[BRIEF] All entries below must be written out verbatim, and the images must be dropped.

[DATA PROVIDED]
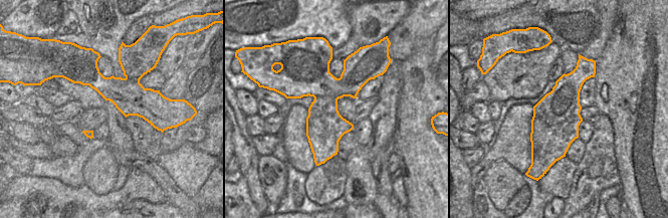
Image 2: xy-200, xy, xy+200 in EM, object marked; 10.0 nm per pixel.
inspect 3d 3.5um same

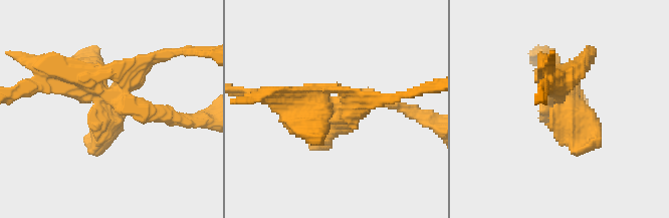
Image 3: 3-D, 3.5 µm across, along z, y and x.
detach 3:(570, 137) # two cells meet here

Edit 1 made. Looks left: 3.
sharp bend
inspect 3d 8um at 1:(190, 234)

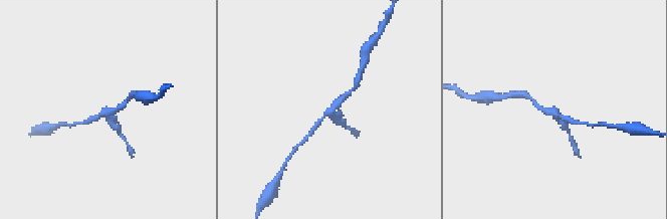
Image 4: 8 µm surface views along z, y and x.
closer look
inspect 3d 3.5um back same

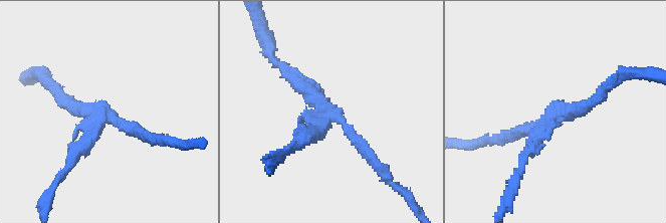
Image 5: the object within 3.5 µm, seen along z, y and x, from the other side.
inspect em planes tint at 5:(556, 110)

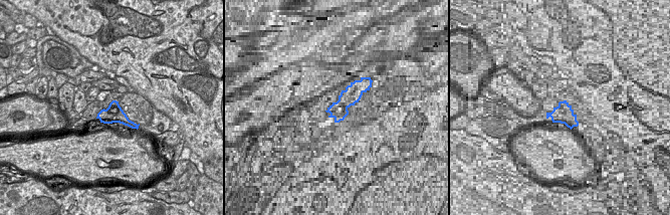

[ANSWER]
Image 2: xy-200, xy, xy+200 in EM, object marked; 10.0 nm per pixel.
inspect 3d 3.5um same

Image 3: 3-D, 3.5 µm across, along z, y and x.
detach 3:(570, 137) # two cells meet here

Edit 1 made. Looks left: 3.
sharp bend
inspect 3d 8um at 1:(190, 234)

Image 4: 8 µm surface views along z, y and x.
closer look
inspect 3d 3.5um back same

Image 5: the object within 3.5 µm, seen along z, y and x, from the other side.
inspect em planes tint at 5:(556, 110)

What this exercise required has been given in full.